YouTube (c’est-à-dire Google) s’est retrouvé au milieu d’un conflit dans l’industrie de la musique qui pourrait se transformer en un processus de recherche d’âme indispensable pour les labels lorsqu’ils évaluent si la contribution de YouTube à leur entreprise est nette positive ou nette négative. La polémique concerne le lancement imminent du service d’abonnement premium de YouTube et le refus de certains labels indépendants de signer les conditions proposées par Google. Bien que cela n’entraîne normalement que le lancement d’un service sans catalogue complet, dans ce cas, YouTube est également la deuxième plus grande plate-forme de découverte au monde après la radio. Les responsables YouTube ont indiqué que les étiquettes qui ne signent pas leurs conditions verront leurs vidéos bloquées ou supprimées. La provenance exacte (c’est-à-dire le service YouTube principal ou l’offre premium) reste une question de conjecture, les deux côtés du débat étant plus qu’heureux de laisser l’ambiguïté ternir le débat. Mais le problème de base est clair dans les deux cas: YouTube est devenu incroyablement puissant, mais il ne rapporte pas beaucoup en termes de revenus directs, et est maintenant heureux de faire preuve de souplesse pour savoir qui est vraiment le patron.

L’hégémonie du détaillant

La position de Google s’inscrit dans une phase plus large de développement de contenu numérique, où les grandes entreprises technologiques (Amazon, Apple, Google) testent jusqu’où elles peuvent pousser leurs partenaires de contenu à consolider et à étendre leurs positions déjà solides. Il s’inscrit dans la même tendance qu’Amazon et rend la vie difficile aux éditeurs de livres Hachette et au studio de cinéma Warner Bros. Les grandes entreprises technologiques deviennent les trois principales puissances du contenu numérique, chacune ayant du mal à s’approprier le client. Les entreprises de médias deviennent des dommages collatéraux alors que la nouvelle génération de géants de la vente au détail innove

Les maisons de disques, y compris les indépendants, doivent porter une grande partie du blâme ici. Ils rendent YouTube trop grand et selon ses conditions. Les grands labels étaient déterminés à ne laisser personne « faire un autre MTV » et pourtant ils ont laissé YouTube faire exactement la même chose et sont devenus riches et puissants grâce à leurs vidéos promotionnelles. Mais cette fois-ci, la puissance résultante de YouTube est beaucoup plus large.

Effets des abonnés YouTube

Volez l’oxygène du marché du streaming

Les libellés s’engagent sur YouTube en tant que canal publicitaire. Ils ont fermé les yeux pour voir si son statut de licence « unique » pourrait voler l’oxygène du marché du streaming pour tous ces services qui doivent payer beaucoup plus pour leurs licences. La question sous-jacente que les étiquettes doivent se poser est de savoir si la valeur publicitaire indéniablement précieuse de YouTube l’emporte sur la valeur qu’elle tire également des revenus générés par les ventes de musique. En fait, 25% des consommateurs déclarent ne pas avoir à payer pour un abonnement musical car ils obtiennent gratuitement toute la musique dont ils ont besoin sur YouTube (voir image). Pour les 18-24 ans, il est de 33% et pour tous les Brésiliens de 34%.

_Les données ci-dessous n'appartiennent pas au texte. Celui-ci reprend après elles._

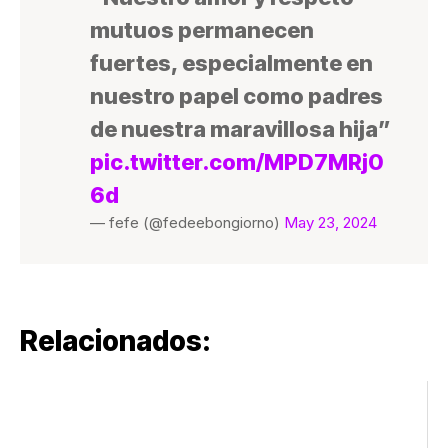
mutuos permanecen
fuertes, especialmente en
nuestro papel como padres
de nuestra maravillosa hija”
pic.twitter.com/MPD7MRj0
6d
— fefe (@fedeebongiorno)
May 23, 2024
Relacionados:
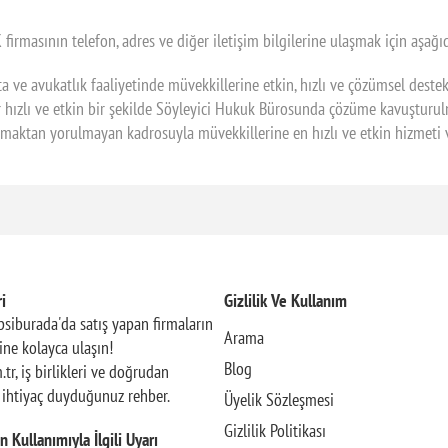
sının telefon, adres ve diğer iletişim bilgilerine ulaşmak için aşağıda
 ve avukatlık faaliyetinde müvekkillerine etkin, hızlı ve çözümsel deste
 hızlı ve etkin bir şekilde Söyleyici Hukuk Bürosunda çözüme kavuşturu
ışmaktan yorulmayan kadrosuyla müvekkillerine en hızlı ve etkin hizmeti
i
Gizlilik Ve Kullanım
siburada'da satış yapan firmaların
Arama
rine kolayca ulaşın!
Blog
.tr, iş birlikleri ve doğrudan
n ihtiyaç duyduğunuz rehber.
Üyelik Sözleşmesi
Gizlilik Politikası
n Kullanımıyla İlgili Uyarı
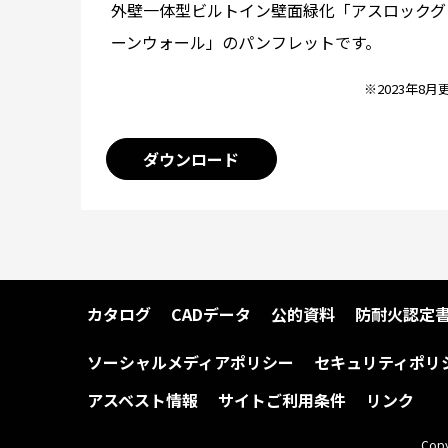
外壁一体型ビルトイン壁面緑化「アスロックグ
ーンウォール」のパンフレットです。
※2023年8月
ダウンロード
カタログ
CADデータ
公的資料
防耐火認定
ソーシャルメディアポリシー
セキュリティポリ
アスベスト情報
サイトご利用条件
リンク
Copy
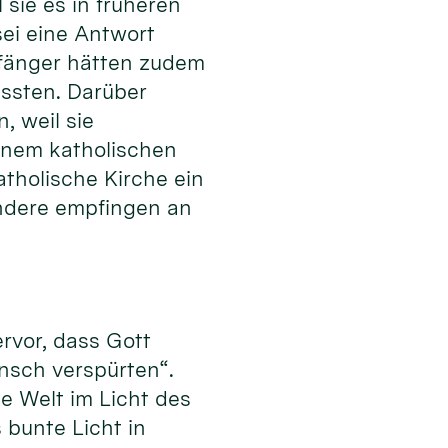
sie es in früheren
sei eine Antwort
pfänger hätten zudem
issten. Darüber
, weil sie
inem katholischen
atholische Kirche ein
 andere empfingen an
rvor, dass Gott
nsch verspürten“.
e Welt im Licht des
s bunte Licht in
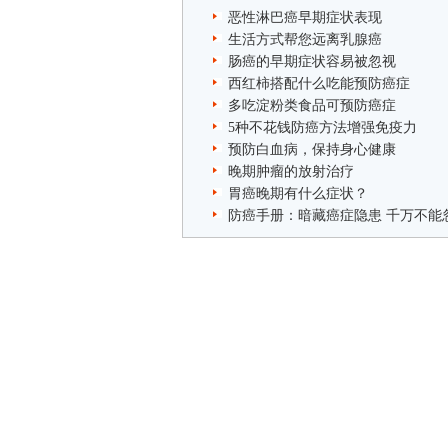
恶性淋巴癌早期症状表现
生活方式帮您远离乳腺癌
肠癌的早期症状容易被忽视
西红柿搭配什么吃能预防癌症
多吃淀粉类食品可预防癌症
5种不花钱防癌方法增强免疫力
预防白血病，保持身心健康
晚期肿瘤的放射治疗
胃癌晚期有什么症状？
防癌手册：暗藏癌症隐患 千万不能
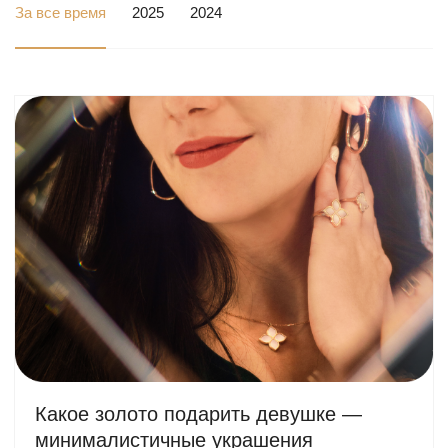
За все время
2025
2024
Какое золото подарить девушке —
минималистичные украшения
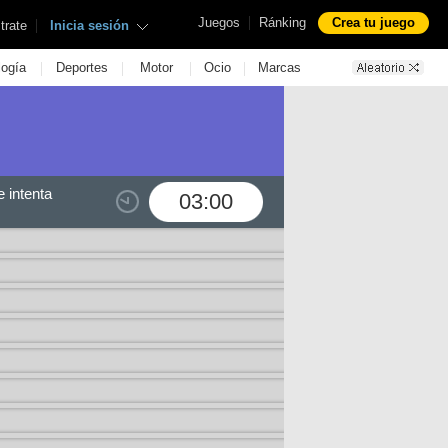
|
Juegos
Ránking
Crea tu juego
|
trate
Inicia sesión
|
|
|
|
logía
Deportes
Motor
Ocio
Marcas
 intenta
03:00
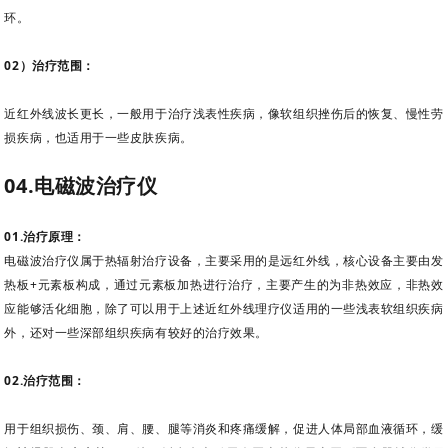
环。
02）治疗范围：
近红外线波长更长，一般用于治疗浅表性疾病，像软组织挫伤后的恢复、慢性劳
损疾病，也适用于一些皮肤疾病。
04.电磁波治疗仪
01.治疗原理：
电磁波治疗仪属于
热辐射治疗设备，主要
采用的是远红外线，
核心设备主要由发
热板+元素板构成，
通过元素板加热进行治疗，
主要产生的为非热效应，非热效
应能够活化细胞，除了可以用于上述近红外线理疗仪适用的一些浅表软组织疾病
外，还对一些深部组织疾病有较好的治疗效果。
02.治疗范围：
用于组织损伤、颈、肩、腰、腿等消炎和疼痛缓解，促进人体局部血液循环，缓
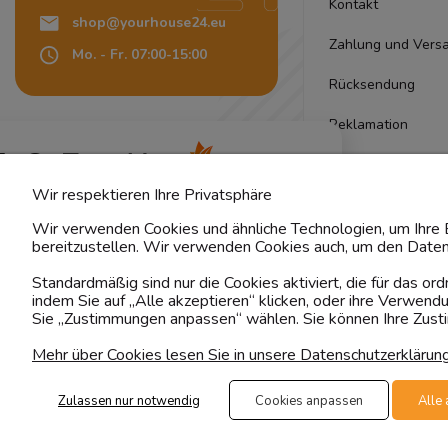
Kontakt
shop@yourhouse24.eu
Zahlung und Vers
Mo. - Fr. 07:00-15:00
Rücksendung
Reklamation
4.6
Pflegehinweise
Basierend auf
373
Bewertungen
von jeher
Wir respektieren Ihre Privatsphäre
Stoffmuster
Wir verwenden Cookies und ähnliche Technologien, um Ihre E
Lieferung
bereitzustellen. Wir verwenden Cookies auch, um den Daten
Standardmäßig sind nur die Cookies aktiviert, die für das o
Qualität
indem Sie auf „Alle akzeptieren“ klicken, oder ihre Verwen
Sie „Zustimmungen anpassen“ wählen. Sie können Ihre Zustim
Garantie
Mehr über Cookies lesen Sie in unsere Datenschutzerklärun
Zulassen nur notwendig
Cookies anpassen
Alle 
Folge uns
Transportar
Der 
priv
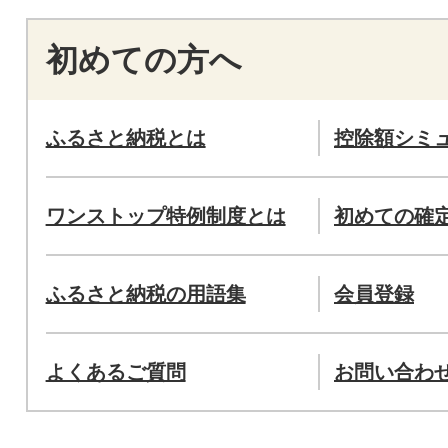
初めての方へ
ふるさと納税とは
控除額シミ
ワンストップ特例制度とは
初めての確
ふるさと納税の用語集
会員登録
よくあるご質問
お問い合わ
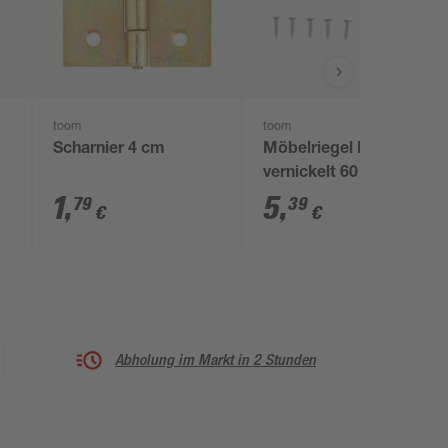
toom
toom
Scharnier 4 cm
Möbelriegel Messing
vernickelt 60 x 25 mm
1
,
5
,
79
39
€
€
Abholung im Markt in 2 Stunden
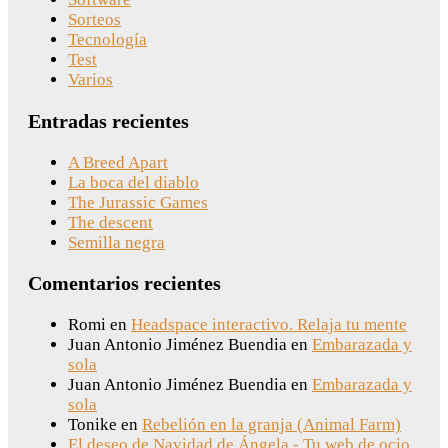
Sorteos
Tecnología
Test
Varios
Entradas recientes
A Breed Apart
La boca del diablo
The Jurassic Games
The descent
Semilla negra
Comentarios recientes
Romi
en
Headspace interactivo. Relaja tu mente
Juan Antonio Jiménez Buendia
en
Embarazada y
sola
Juan Antonio Jiménez Buendia
en
Embarazada y
sola
Tonike
en
Rebelión en la granja (Animal Farm)
El deseo de Navidad de Ángela - Tu web de ocio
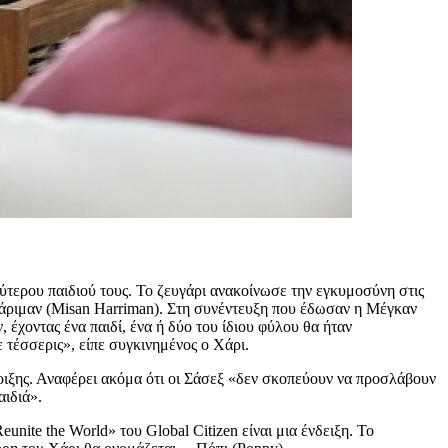
εύτερου παιδιού τους. Το ζευγάρι ανακοίνωσε την εγκυμοσύνη στις
άριμαν (Misan Harriman). Στη συνέντευξη που έδωσαν η Μέγκαν
 έχοντας ένα παιδί, ένα ή δύο του ίδιου φύλου θα ήταν
ε τέσσερις», είπε συγκινημένος ο Χάρι.
οιξης. Αναφέρει ακόμα ότι οι Σάσεξ «δεν σκοπεύουν να προσλάβουν
αιδιά».
nite the World» του Global Citizen είναι μια ένδειξη. Το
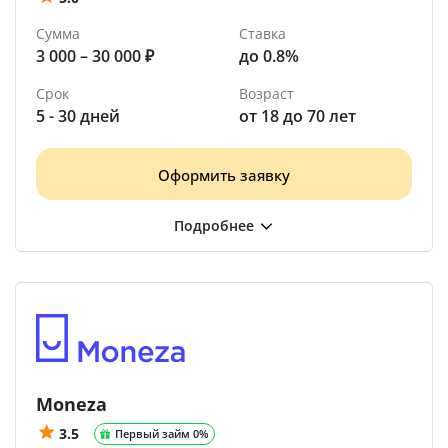
Сумма
Ставка
3 000 – 30 000 ₽
до 0.8%
Срок
Возраст
5 - 30 дней
от 18 до 70 лет
Оформить заявку
Moneza
3.5
Первый займ 0%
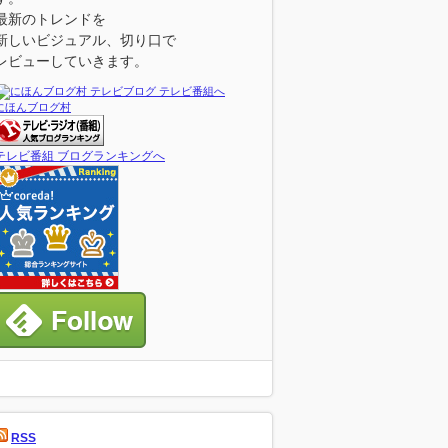
最新のトレンドを
新しいビジュアル、切り口で
レビューしていきます。
にほんブログ村
テレビ番組 ブログランキングへ
RSS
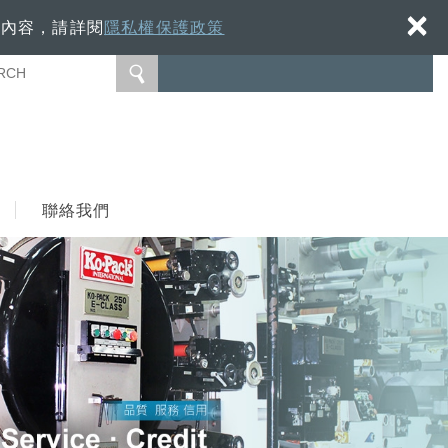
×
細內容，請詳閱
隱私權保護政策
聯絡我們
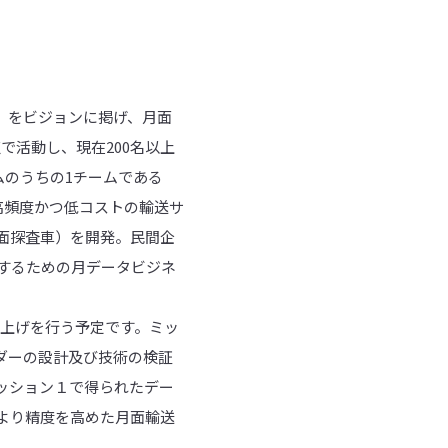
る世界へ~」をビジョンに掲げ、月面
で活動し、現在200名以上
チームのうちの1チームである
の高頻度かつ低コストの輸送サ
面探査車）を開発。民間企
するための月データビジネ
の打ち上げを行う予定です。ミッ
ンダーの設計及び技術の検証
ッション１で得られたデー
より精度を高めた月面輸送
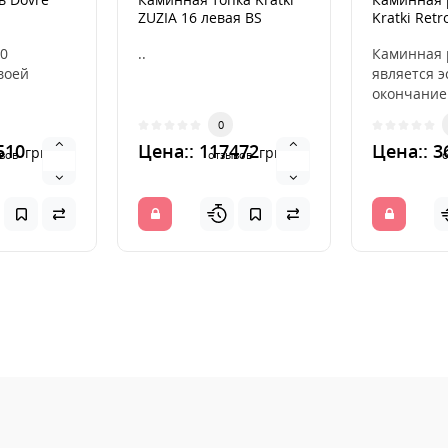
ZUZIA 16 левая BS
Kratki Ret
гильотина
графитова
0
..
открывающ
Каминная 
воей
является 
окончание
распреде
0
.
горячий во
510
Цена:: 117472
Цена:: 3
грн.
грн.
контраст
камина. ..
вов
отзывов
..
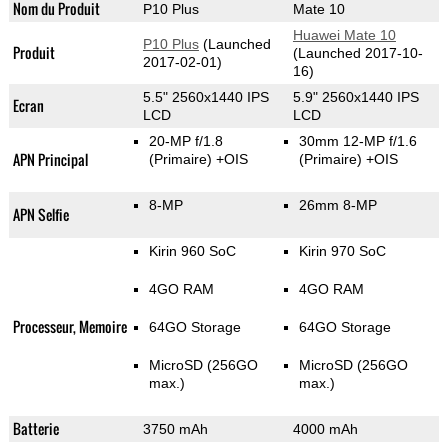
Nom du Produit
P10 Plus
Mate 10
Huawei Mate 10
P10 Plus
(Launched
Produit
(Launched 2017-10-
2017-02-01)
16)
5.5" 2560x1440 IPS
5.9" 2560x1440 IPS
Ecran
LCD
LCD
20-MP f/1.8
30mm 12-MP f/1.6
APN Principal
(Primaire)
+OIS
(Primaire)
+OIS
8-MP
26mm 8-MP
APN Selfie
Kirin 960 SoC
Kirin 970 SoC
4GO RAM
4GO RAM
Processeur, Memoire
64GO Storage
64GO Storage
MicroSD (256GO
MicroSD (256GO
max.)
max.)
Batterie
3750 mAh
4000 mAh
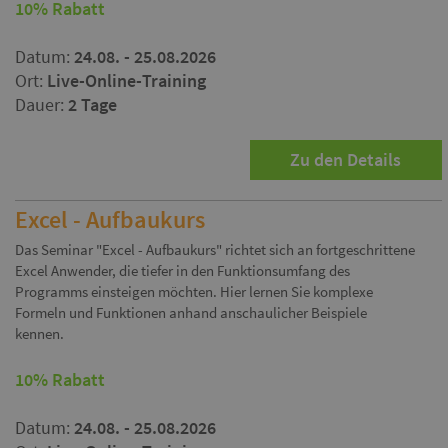
10% Rabatt
Datum:
24.08. - 25.08.2026
Ort:
Live-Online-Training
Dauer:
2 Tage
Zu den Details
Excel - Aufbaukurs
Das Seminar "Excel - Aufbaukurs" richtet sich an fortgeschrittene
Excel Anwender, die tiefer in den Funktionsumfang des
Programms einsteigen möchten. Hier lernen Sie komplexe
Formeln und Funktionen anhand anschaulicher Beispiele
kennen.
10% Rabatt
Datum:
24.08. - 25.08.2026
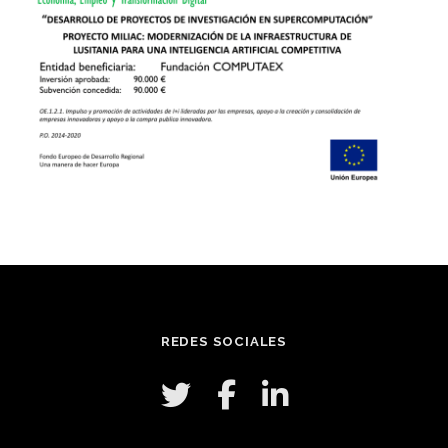
REDES SOCIALES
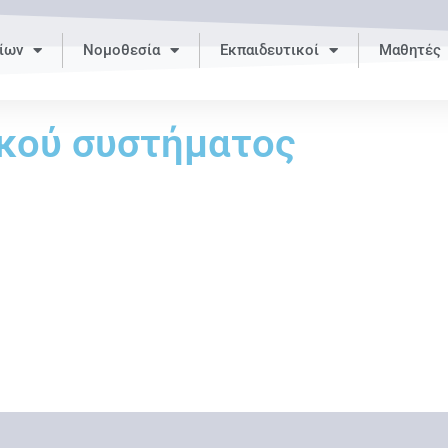
ίων
Νομοθεσία
Εκπαιδευτικοί
Μαθητές
κού συστήματος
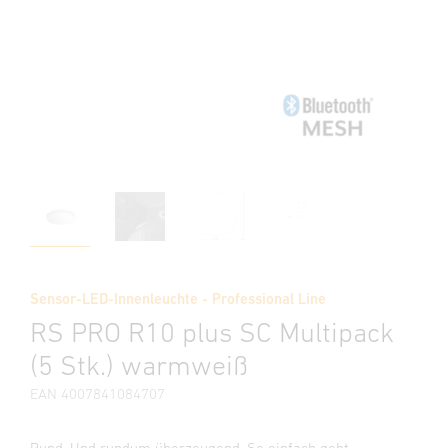
Sensor-LED-Innenleuchte - Professional Line
RS PRO R10 plus SC Multipack
(5 Stk.) warmweiß
EAN 4007841084707
Rund. Und rundum überzeugend. So einfach geht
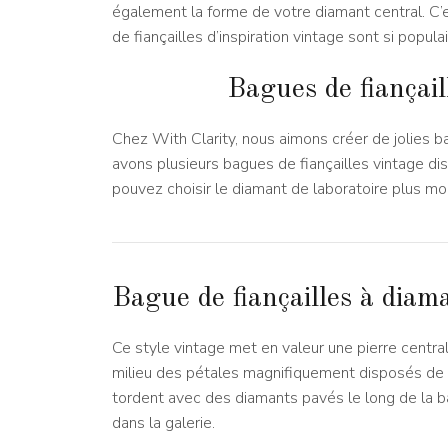
également la forme de votre diamant central. C’e
de fiançailles d’inspiration vintage sont si populai
Bagues de fiançai
Chez With Clarity, nous aimons créer de jolies 
avons plusieurs bagues de fiançailles vintage d
pouvez choisir le diamant de laboratoire plus mod
Bague de fiançailles à diam
Ce style vintage met en valeur une pierre centra
milieu des pétales magnifiquement disposés de s
tordent avec des diamants pavés le long de la 
dans la galerie.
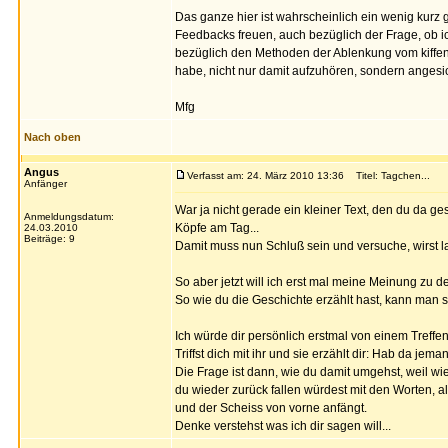
Das ganze hier ist wahrscheinlich ein wenig kurz
Feedbacks freuen, auch bezüglich der Frage, ob ic
bezüglich den Methoden der Ablenkung vom kiffen,
habe, nicht nur damit aufzuhören, sondern angesi
Mfg
Nach oben
Angus
Verfasst am: 24. März 2010 13:36
Titel: Tagchen...
Anfänger
War ja nicht gerade ein kleiner Text, den du da ges
Anmeldungsdatum:
Köpfe am Tag...
24.03.2010
Beiträge: 9
Damit muss nun Schluß sein und versuche, wirst la
So aber jetzt will ich erst mal meine Meinung zu
So wie du die Geschichte erzählt hast, kann man si
Ich würde dir persönlich erstmal von einem Treffen
Triffst dich mit ihr und sie erzählt dir: Hab da jem
Die Frage ist dann, wie du damit umgehst, weil w
du wieder zurück fallen würdest mit den Worten, a
und der Scheiss von vorne anfängt.
Denke verstehst was ich dir sagen will...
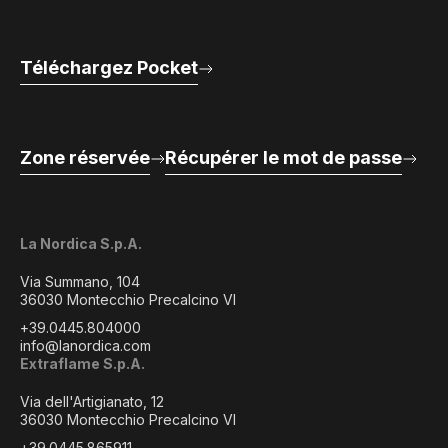
Téléchargez Pocket
Zone réservée
Récupérer le mot de passe
La Nordica S.p.A.
Via Summano, 104
36030 Montecchio Precalcino VI
+39.0445.804000
info@lanordica.com
Extraflame S.p.A.
Via dell'Artigianato, 12
36030 Montecchio Precalcino VI
+39.0445.865911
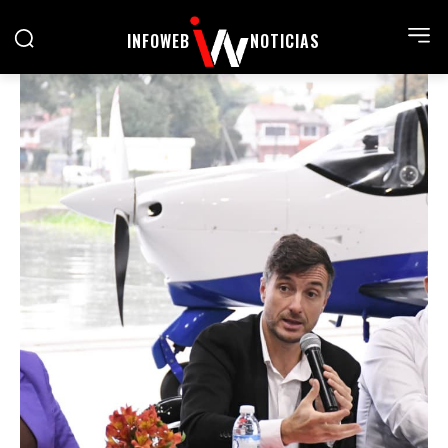
INFOWEB
NOTICIAS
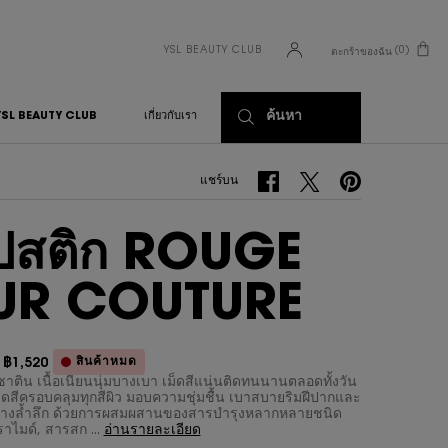
YSL BEAUTY CLUB
0
ตะกร้าของฉัน
0 PRODUCT IN CART
ค้นหา
YSL BEAUTY CLUB
เกี่ยวกับเรา
แชร์บน Facebook
แชร์บน Twitter
แชร์บน Pinterest
แชร์บน
ิปสติก ROUGE
UR COUTURE
สินค้าหมด
฿1,520
า
ม่
ซาติน เนื้อเนียนนุ่มบางเบา เม็ดสีแน่นติดทนนานตลอดทั้งวัน
ดสีครอบคลุมทุกสีผิว มอบความชุ่มชื้น เบาสบายริมฝีปากและ
ย่างล้ำลึก ด้วยการผสมผสานของสารบำรุงหลากหลายชนิด
ราไมด์, สารสก ...
อ่านรายละเอียด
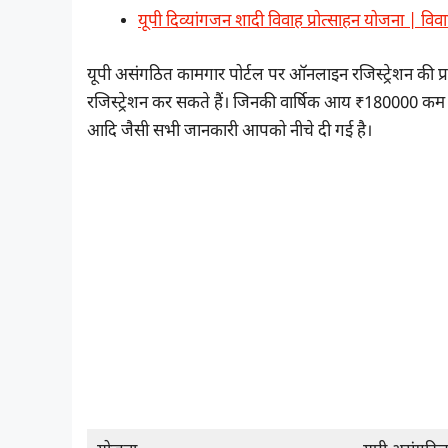
यूपी दिव्यांगजन शादी विवाह प्रोत्साहन योजना |
यूपी असंगठित कामगार पोर्टल पर ऑनलाइन रजिस्ट्रेशन की प्
रजिस्ट्रेशन कर सकते हैं। जिनकी वार्षिक आय ₹180000 कम है। 
आदि जैसी सभी जानकारी आपको नीचे दी गई है।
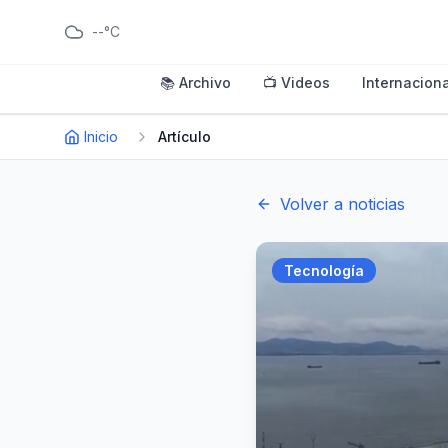
--°C
📚 Archivo
📺 Videos
Internaciona
Inicio
Artículo
Volver a noticias
Tecnología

La conversion en abonnements n’est pas une tâche facile

L’effort ici, bien sûr, est que YouTube commence enfin à faire des dépenses premium, mais passer à une entreprise d’abonnement à partir d’un service uniquement gratuit est loin d’être facile. Il est beaucoup plus facile de faire les choses moins chères que d’augmenter le prix, sans parler de facturer quelque chose qui était auparavant gratuit. Ajoutez au mélange que la musique gratuite n’est pas exactement une denrée rare et vous verrez à quel point YouTube sera difficile à pénétrer sur ce marché. En fait, seulement 7% des consommateurs sont intéressés à payer une redevance mensuelle pour accéder aux vidéos musicales YouTube avec des extras et sans publicité. Au Royaume-Uni, le taux tombe à seulement 2%.

Le contre-argument est qu’il ne faut qu’une infime partie du milliard d’utilisateurs réguliers de YouTube pour avoir un impact énorme. Mais si le prix payé par l’industrie de la musique pour tuer la concurrence a contribué à créer une unité qui a une portée si large qu’elle lui en est vraiment redevable. Si l’industrie de la musique espère conserver un semblant de pouvoir à cet égard, elle doit agir maintenant.